Un paysage en noir et blanc : les champs, terre sombre avec ça et là des coulées de neige ; les sapins, de leur vert si foncé qu'ils semblent de noires silhouettes bordées de blanc sur le ciel gris : traits de fusain et hachures à l'encre. Comme un de ces dessins dans lequel le vide remplit davantage l'image que le plein, un vide dans lequel rien n'a disparu mais où tout se tient en-dessous, un peu caché, protégé des regards pour mieux se déployer plus tard. Ce vide n'est pas perte, mais au contraire un vide plein de promesses, un vide qui nous appelle à la patience et à l'espoir.
Un paysage épuré, réduit à l'essentiel : comme si la nature nous proposait l'espace lui-même comme sujet, nous rappelant que même nos lourdes maisons de pierre, nos toits de lauzes, ne sont pas grand-chose face à elle ; que nous sommes acceptés, certes, tant de générations se sont succédé ici, transformant la terre, traçant les limites et les sillons, construisant des abris, mais seulement aussi longtemps que nous lui laisserons la première place.
Corps détendus, cœurs paisibles
Les bruits aussi se sont effacés : les oiseaux sont partis vers le chaud, les arbres sans feuillage ne bruissent plus, même le petit ruisseau chantonne d'une voix toute frêle, comme s'il n'était plus qu'un souvenir de l'été... Dans la maison également le silence s'installe et les pièces en semblent moins encombrées ; au centre de ce calme, nous nous déplaçons plus doucement, comme si une grâce nouvelle nous emplissait.

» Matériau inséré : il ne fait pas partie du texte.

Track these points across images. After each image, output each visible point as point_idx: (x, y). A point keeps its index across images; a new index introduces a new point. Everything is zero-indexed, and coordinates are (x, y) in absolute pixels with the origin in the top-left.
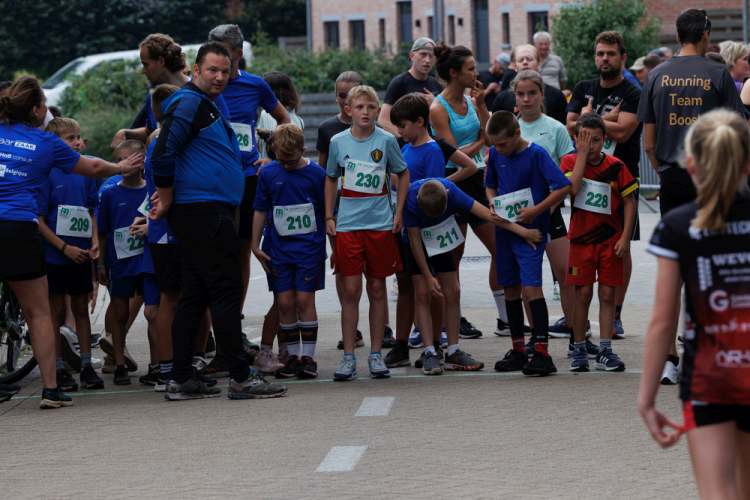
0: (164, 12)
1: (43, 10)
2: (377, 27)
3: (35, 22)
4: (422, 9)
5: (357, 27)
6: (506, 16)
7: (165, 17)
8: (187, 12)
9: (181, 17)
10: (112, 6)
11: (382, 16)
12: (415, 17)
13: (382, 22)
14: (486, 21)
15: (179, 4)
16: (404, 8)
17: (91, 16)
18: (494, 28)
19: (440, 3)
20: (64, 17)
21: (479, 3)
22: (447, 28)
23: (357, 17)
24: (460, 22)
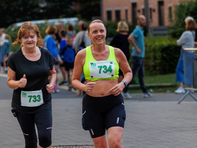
2: (125, 13)
4: (141, 6)
5: (118, 13)
6: (170, 8)
10: (30, 5)
11: (127, 8)
12: (138, 9)
13: (126, 11)
16: (134, 5)
18: (166, 12)
19: (146, 3)
20: (12, 9)
21: (161, 4)
22: (149, 13)
23: (118, 8)
24: (154, 11)
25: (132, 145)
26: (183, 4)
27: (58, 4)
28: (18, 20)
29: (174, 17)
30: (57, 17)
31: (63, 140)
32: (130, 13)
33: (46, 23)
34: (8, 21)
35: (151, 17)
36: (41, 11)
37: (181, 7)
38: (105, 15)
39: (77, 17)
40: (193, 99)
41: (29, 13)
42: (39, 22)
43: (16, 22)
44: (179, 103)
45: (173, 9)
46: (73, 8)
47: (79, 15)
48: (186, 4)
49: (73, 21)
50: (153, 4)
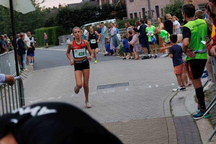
0: (100, 15)
1: (77, 17)
2: (139, 14)
3: (76, 19)
4: (147, 10)
5: (136, 14)
7: (101, 16)
8: (105, 14)
9: (104, 15)
10: (91, 15)
12: (146, 11)
13: (140, 12)
14: (159, 10)
15: (103, 13)
16: (143, 9)
17: (86, 17)
18: (160, 11)
19: (149, 8)
20: (82, 17)
21: (157, 7)
22: (151, 13)
23: (135, 12)
24: (154, 11)
25: (147, 81)
26: (168, 6)
27: (105, 13)
28: (85, 23)
29: (164, 14)
30: (105, 20)
31: (112, 81)
32: (142, 13)
33: (99, 23)
34: (81, 24)
35: (153, 15)
36: (97, 17)
37: (167, 8)
38: (129, 16)
39: (115, 19)
41: (91, 19)
42: (96, 23)
43: (84, 24)
45: (163, 9)
46: (112, 14)
47: (116, 17)
49: (113, 21)
50: (153, 8)
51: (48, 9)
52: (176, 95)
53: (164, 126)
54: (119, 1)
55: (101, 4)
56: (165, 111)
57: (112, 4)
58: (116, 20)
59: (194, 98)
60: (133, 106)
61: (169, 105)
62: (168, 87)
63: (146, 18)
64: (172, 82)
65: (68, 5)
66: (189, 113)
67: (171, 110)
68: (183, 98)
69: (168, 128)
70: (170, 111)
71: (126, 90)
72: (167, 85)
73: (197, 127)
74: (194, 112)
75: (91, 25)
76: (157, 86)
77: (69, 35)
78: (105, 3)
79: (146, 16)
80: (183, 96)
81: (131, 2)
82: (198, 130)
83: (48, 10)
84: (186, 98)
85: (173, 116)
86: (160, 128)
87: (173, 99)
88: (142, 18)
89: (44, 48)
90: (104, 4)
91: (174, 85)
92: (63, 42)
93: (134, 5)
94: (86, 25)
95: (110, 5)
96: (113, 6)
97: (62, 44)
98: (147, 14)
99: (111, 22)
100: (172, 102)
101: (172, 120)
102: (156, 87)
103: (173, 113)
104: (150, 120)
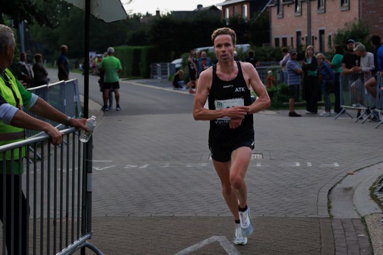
2: (291, 40)
4: (304, 35)
5: (285, 40)
6: (330, 36)
11: (292, 36)
12: (302, 37)
13: (292, 38)
14: (324, 38)
16: (299, 33)
18: (326, 40)
19: (309, 32)
21: (322, 32)
22: (312, 40)
23: (284, 36)
24: (316, 38)
25: (294, 154)
26: (341, 33)
29: (332, 45)
32: (295, 40)
37: (339, 35)
38: (273, 42)
39: (250, 44)
40: (348, 115)
44: (336, 119)
45: (332, 37)
46: (246, 35)
47: (251, 41)
48: (344, 34)
49: (245, 47)
50: (315, 33)
51: (137, 14)
52: (338, 183)
53: (315, 231)
54: (259, 15)
55: (228, 16)
56: (319, 208)
57: (247, 19)
58: (251, 47)
59: (370, 191)
60: (267, 193)
61: (327, 199)
62: (327, 167)
63: (302, 48)
64: (335, 161)
65: (171, 12)
66: (359, 214)
67: (329, 207)
68: (350, 189)
69: (321, 236)
70: (327, 208)
71: (258, 165)
72: (326, 165)
73: (370, 240)
74: (368, 215)
75: (207, 51)
76: (309, 164)
77: (168, 64)
78: (235, 15)
79: (302, 46)
80: (351, 186)
81: (279, 18)
82: (371, 245)
83: (137, 17)
84: (355, 189)
85: (331, 217)
86: (309, 235)
87: (334, 188)
88: (295, 46)
89: (123, 80)
90: (232, 17)
91: (338, 166)
92: (156, 74)
93: (284, 25)
94: (199, 50)
95: (243, 20)
96: (248, 21)
97: (155, 76)
98: (303, 42)
99: (242, 49)
100: (332, 194)
101: (330, 224)
102: (307, 165)
103: (331, 213)
104: (294, 220)
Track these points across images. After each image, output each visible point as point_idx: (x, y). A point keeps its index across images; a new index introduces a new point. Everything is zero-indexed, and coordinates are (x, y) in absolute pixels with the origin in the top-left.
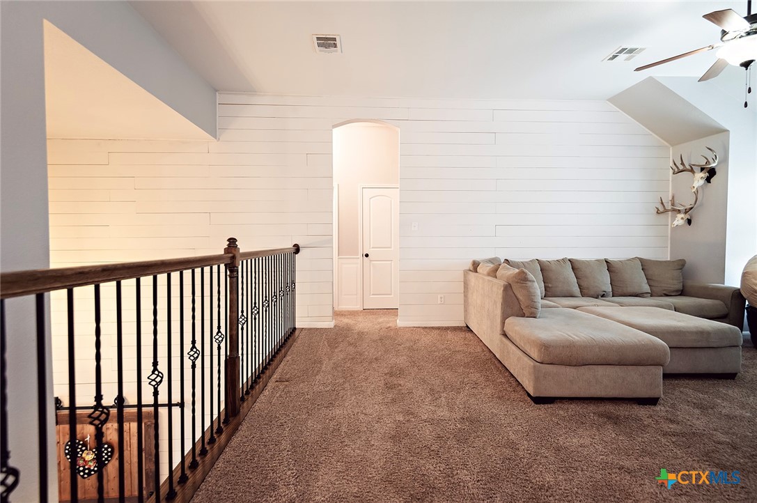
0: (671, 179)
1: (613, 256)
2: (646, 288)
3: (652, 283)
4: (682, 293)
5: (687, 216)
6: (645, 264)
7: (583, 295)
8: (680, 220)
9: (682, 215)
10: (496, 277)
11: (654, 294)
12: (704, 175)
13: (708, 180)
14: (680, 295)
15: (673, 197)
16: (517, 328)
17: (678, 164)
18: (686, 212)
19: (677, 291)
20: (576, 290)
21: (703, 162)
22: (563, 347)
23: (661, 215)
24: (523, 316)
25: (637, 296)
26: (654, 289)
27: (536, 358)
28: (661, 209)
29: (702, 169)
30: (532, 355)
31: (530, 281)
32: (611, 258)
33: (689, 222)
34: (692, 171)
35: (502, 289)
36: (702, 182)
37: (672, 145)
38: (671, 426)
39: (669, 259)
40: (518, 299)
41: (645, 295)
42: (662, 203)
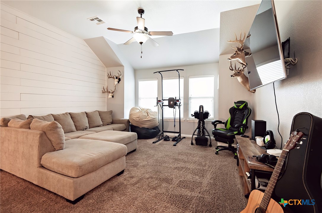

Le bruit des pas diminue et pourtant nous avons l'impression de marcher sans effort particulier ; c'est un allègement, corps détendus et cœurs paisibles. Nous avançons dans nos journées avec une nouvelle aisance. L'espace du dehors s'invite au dedans : à l'aube et au crépuscule, la salle de méditation se déploie sans limites d'une respiration ample et profonde, la grande respiration de l'univers, que nous accompagnons sans même y penser. Nous sommes participants du monde, parties prenantes de cette nature qui nous entoure ; ici même, tout effort est aboli, nous sommes à notre juste place.
Sans heurts et sans bruits
Moi qui d'ordinaire remplis les murs de couleurs et de soleil, en ce creux de l'hiver, je me laisse flotter dans ce blanc, je me laisse porter par le silence. Nous n'avons pas besoin de parler, sans pourtant retenir nos paroles ; nous vivons en harmonie dans un espace familier et pourtant changé par l'hiver, par la brume, par cette grâce fragile et forte à la fois qui nous enveloppe et nous guide dans des journées pleines mais tranquilles.
« Soyez sans affaires », a dit un moine chinois, il y a longtemps : peut-être avait-il lui aussi contemplé cet espace sans trace où tout se fait sans heurts et sans bruits ; où aucune chose n'est plus séparée de nous, car nous ne sommes plus séparés du monde. Alors rentrer le bois, méditer, cuisiner ou marcher dans la forêt deviennent de petits miracles, tout en joie et en douceur.
Ces jours si larges, si spacieux
C'est vrai, cela ne durera pas : demain le monde nous bousculera, l'orage grondera, le poêle refusera de prendre et l'une de nous commencera à grommeler : c'est toujours moi qui... Le bruit, l'agitation, mais aussi les rires, l'odeur du plat qui cuit dans le four, les chants du matin empliront à nouveau le lieu. Ce sera différent, ce sera bien. Mais aujourd'hui, et tous ces jours passés si larges, si spacieux, nous auront apporté tous ces petits miracles que nous garderons dans nos cœurs aussi tranquilles que les grandes forêts, là-bas, dormant sous la neige.